What the Original Was, and Why It Still Matters

For anyone who missed it: the original Westworld was Crichton’s feature directorial debut, and it was ahead of its time in ways that still feel eerie today. The film followed two friends — Peter (Richard Benjamin) and John (James Brolin) — visiting Delos, a luxury resort split into themed worlds: Western World, Roman World, and Medieval World. The park was populated by lifelike androids that guests could do essentially anything to, including kill. Yul Brynner played the Gunslinger, one of those androids, whose cold, emotionless pursuit of the human guests after a systems malfunction presaged everything from Halloween‘s Michael Myers to The Terminator.

Made for just $1.2 million, it earned $10 million at the box office for MGM — a genuine hit — and was a pioneer in using digital image processing to represent the androids’ point of view. It even included a darkly funny detail that lands differently now: the designers couldn’t quite get the robots’ hands right, a problem that still plagues generative AI imagery more than fifty years later.
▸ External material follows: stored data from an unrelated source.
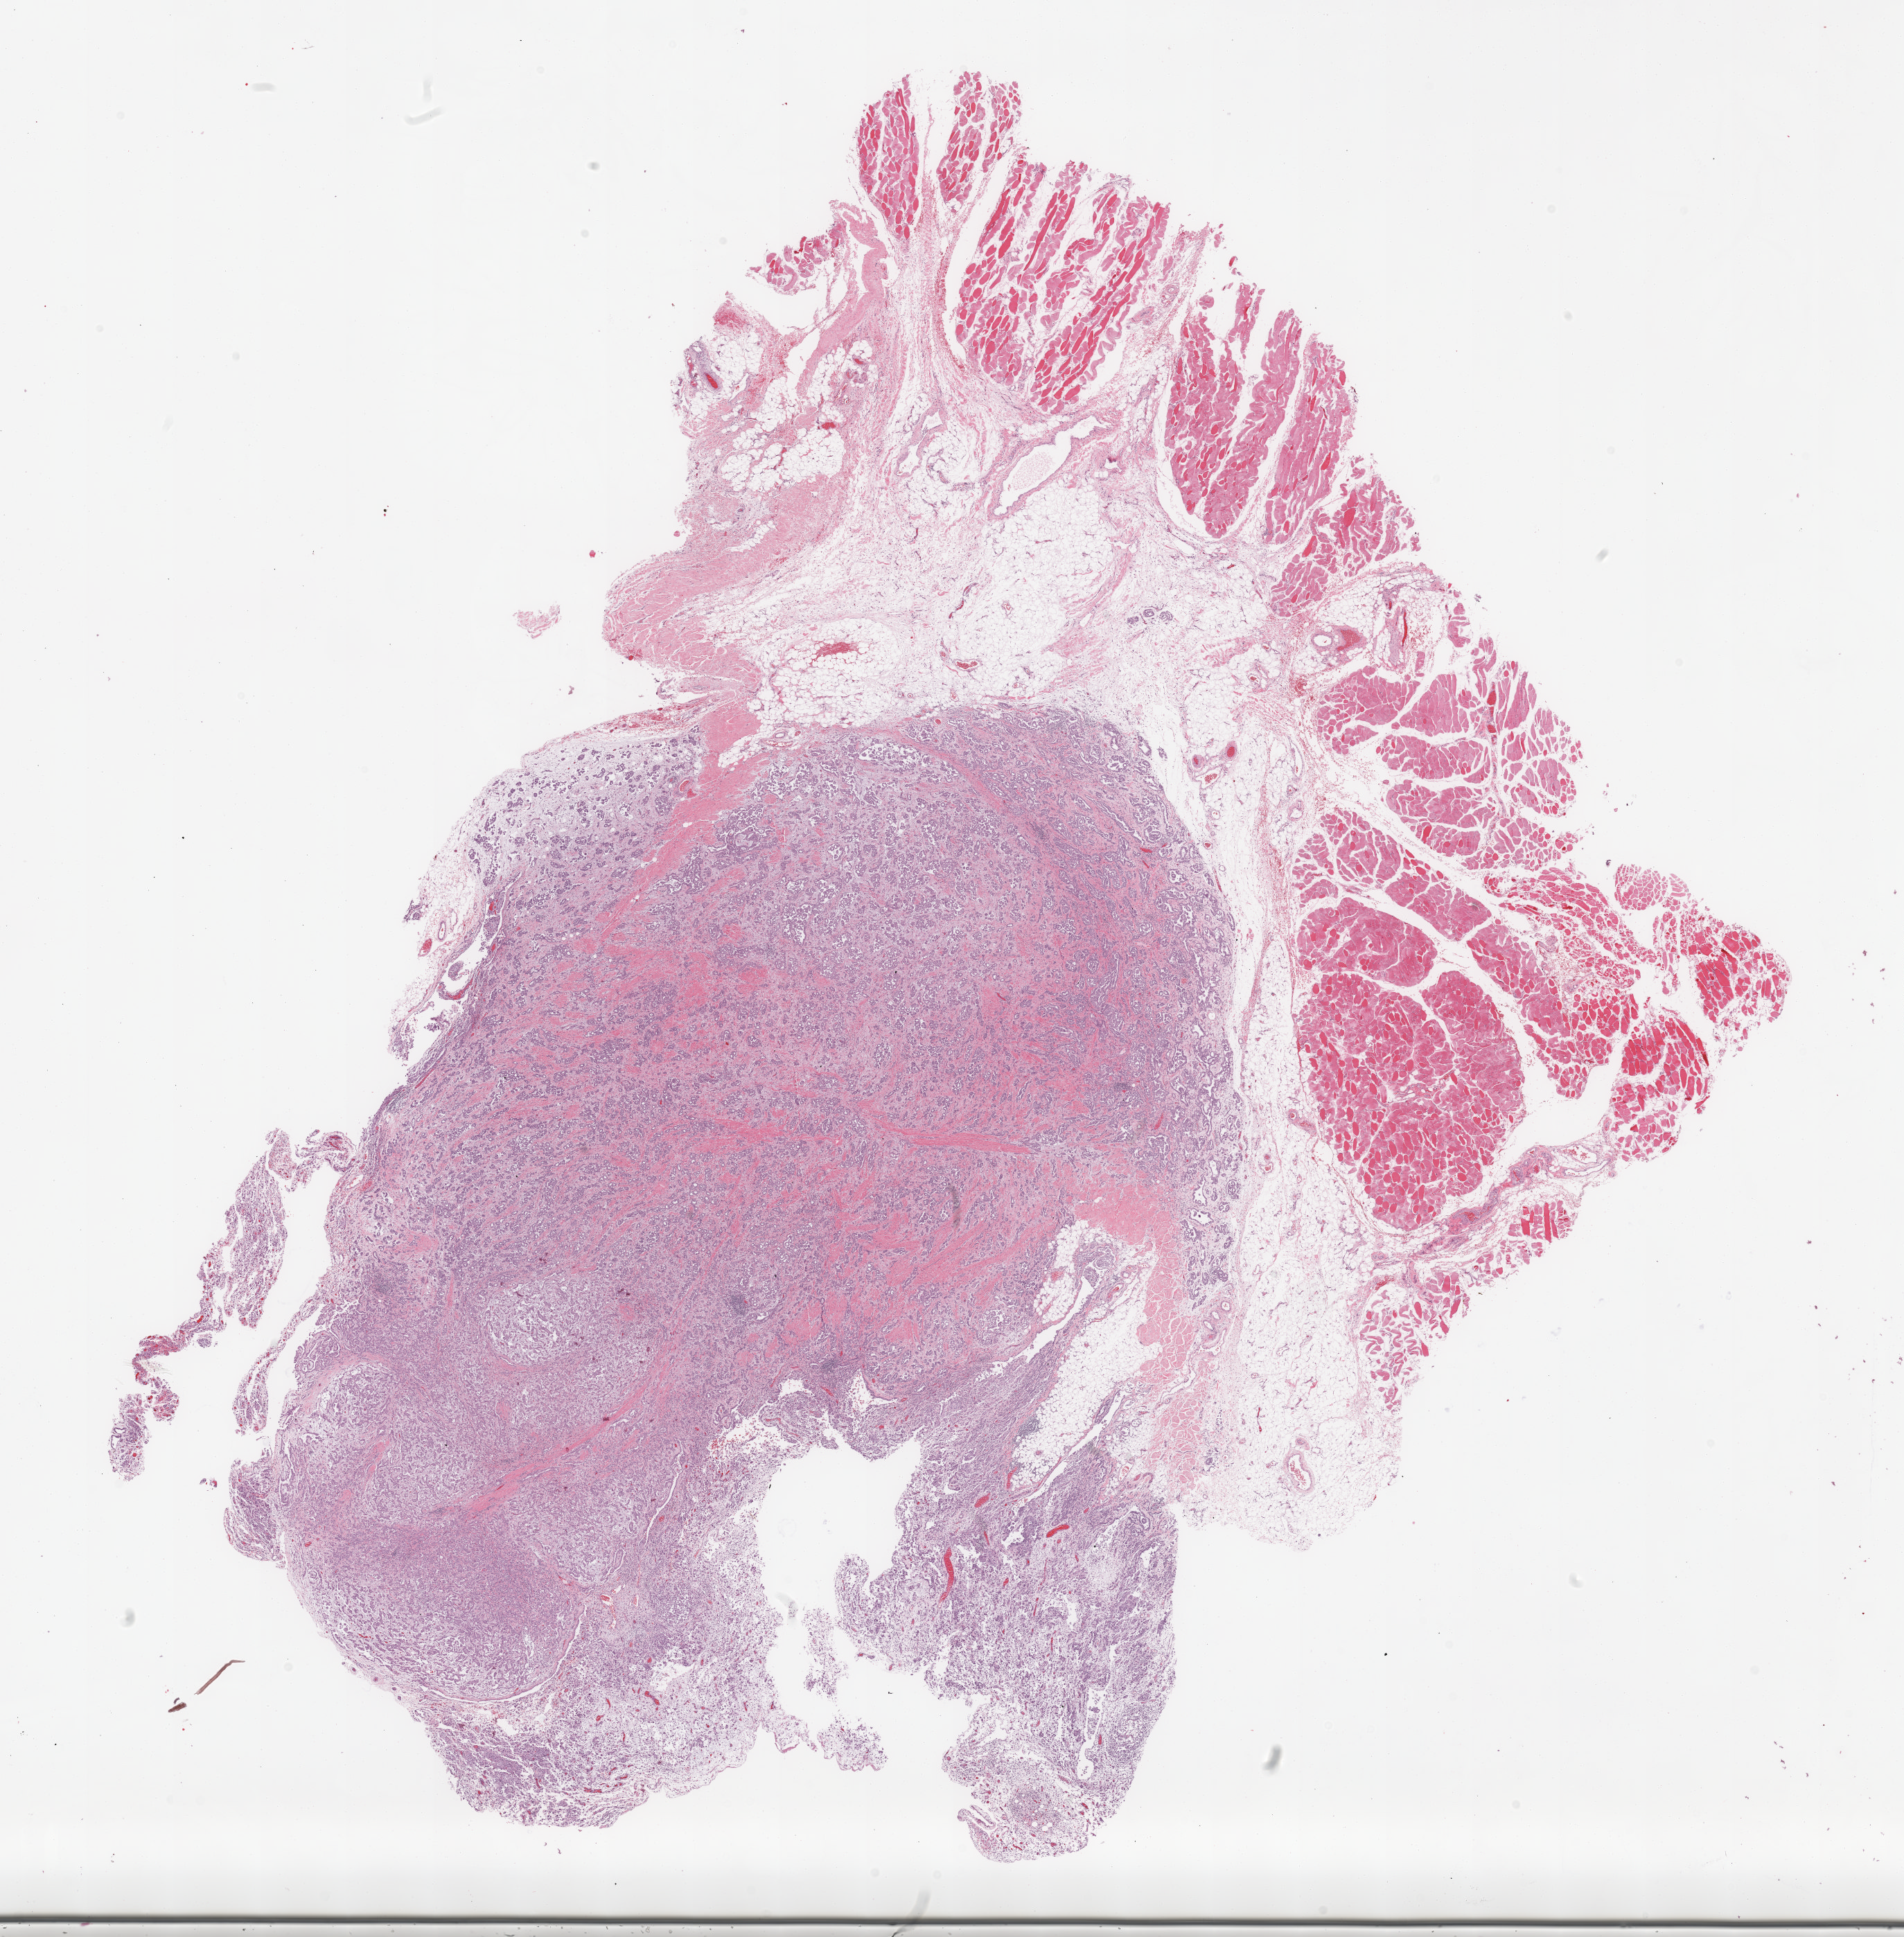
Hematoxylin and eosin (H&E) stained whole-slide image — whole scanned area (about 22.1 x 22.4 mm, slide scanned at 20x) shown as a low-resolution overview, formalin-fixed paraffin-embedded (FFPE) diagnostic section, primary tumour sample from the mesothelium. Patient: female, age at initial diagnosis 60 years.
AJCC pathologic stage: III. Pathologic diagnosis: Epithelioid mesothelioma, malignant (pleura, NOS).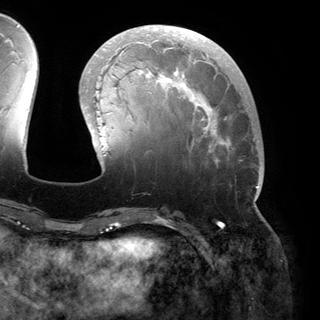
Breast MRI (dynamic contrast-enhanced), one axial slice. Slice 52 of 150 in the series (ordered by position). Cropped to one breast. Dynamic contrast-enhanced series, time point 2 of 6 at this slice position (early post-contrast). 3 T. TE 2.8 ms, TR 6.2 ms. 1.2 mm slice thickness. 320 × 320 image matrix, field of view 250 × 250 mm. Female patient.
Outlined on this slice (semi-automatic segmentation, software-assisted and operator-edited):
- enhancing-tissue mask used for the functional tumour volume (all voxels passing the contrast-enhancement thresholds inside the analysis volume; usually the tumour): bounding box <81,27,259,200> (left, top, right, bottom; pixels)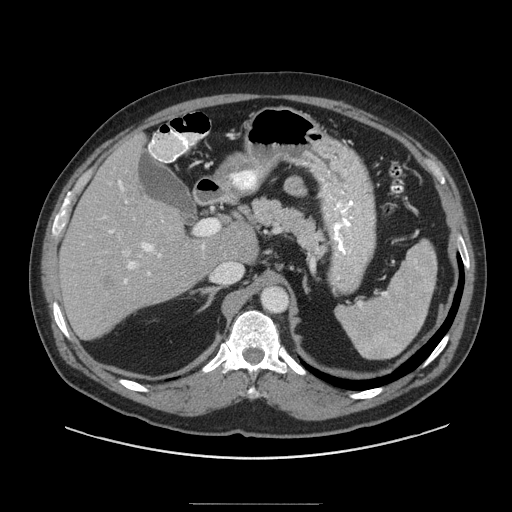
Contrast-enhanced abdominal CT (liver protocol), one axial slice. Position 59 of 91 along the scan axis. 140 kVp. Soft-tissue window (W 400 / L 40 HU). 2.5 mm slice thickness. 512 × 512 image matrix, field of view 440 × 440 mm. From the clinical record (not read from this slice): diagnosis: hepatocellular carcinoma (patient treated with transarterial chemoembolisation; whether this scan precedes or follows treatment is not stated here); TNM stage (as recorded): Stage-I; Child-Pugh class: A; tumour size: 4 cm.
Outlined on this slice (semi-automatic segmentation, software-assisted and operator-edited):
- liver parenchyma outside the tumour (the mass and vessels are separate outlines, so this box may not span the whole liver): box from (x=58, y=132) to (x=256, y=338) px
- mass: (x=97, y=268)–(x=119, y=295)
- portal vein: (x=104, y=180)–(x=205, y=283)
The film spawned a 1976 sequel, Futureworld, starring Peter Fonda and Blythe Danner, in which reporters uncover a Delos conspiracy to replace world leaders with android duplicates. Brynner made a brief cameo. Crichton had no involvement. A short-lived TV series, Beyond Westworld, followed on CBS in 1980 — five episodes were produced, only two aired, and that was that. Crichton wasn’t involved in that one either.

The HBO Chapter — and How It Ended

The version most fans know today is the HBO series that debuted in 2016, created by Jonathan Nolan and Lisa Joy. It set a record as the most-watched first season of any original series in HBO’s history, with a star-studded cast that included Evan Rachel Wood, Thandiwe Newton, Jeffrey Wright, Ed Harris, Anthony Hopkins, James Marsden, and Luke Hemsworth. Over four seasons, the show expanded far beyond the original park — introducing Shōgunworld, Warworld, and eventually the futuristic real world — winning nine Emmy Awards from 54 nominations along the way.

But viewership dropped by over 80% between Season 1 and Season 4. When the fourth season wrapped in 2022, plans for a fifth and final season — one that would have concluded the overarching story — were scrapped. HBO canceled the show. And then, in a move that still stings for devoted fans, Warner Bros. quietly pulled the entire series from its streaming platform. You can buy it digitally or on physical media. That’s it.

Which makes the timing of this announcement feel complicated. Warner Bros. won’t let you stream the show it already made, but it’s ready to build the park again from scratch.

What to Expect From the Reboot

There’s no confirmation yet on whether the new film will connect to the HBO series or ignore it entirely. The expectation, based on everything reported so far, is that this will be a fresh start — a new take on Crichton’s original premise rather than any kind of continuation or closure for what Nolan and Joy left unfinished.

There’s also a bigger business context to keep in mind: Warner Bros. is currently in the process of being sold to Paramount Skydance, which could shake up the studio’s entire development slate before this project gets much further along.

No release date has been set. But with Koepp at the keyboard and one of the most conceptually durable sci-fi premises in Hollywood history as his source material, the park has real potential — assuming, this time, they let the story actually finish.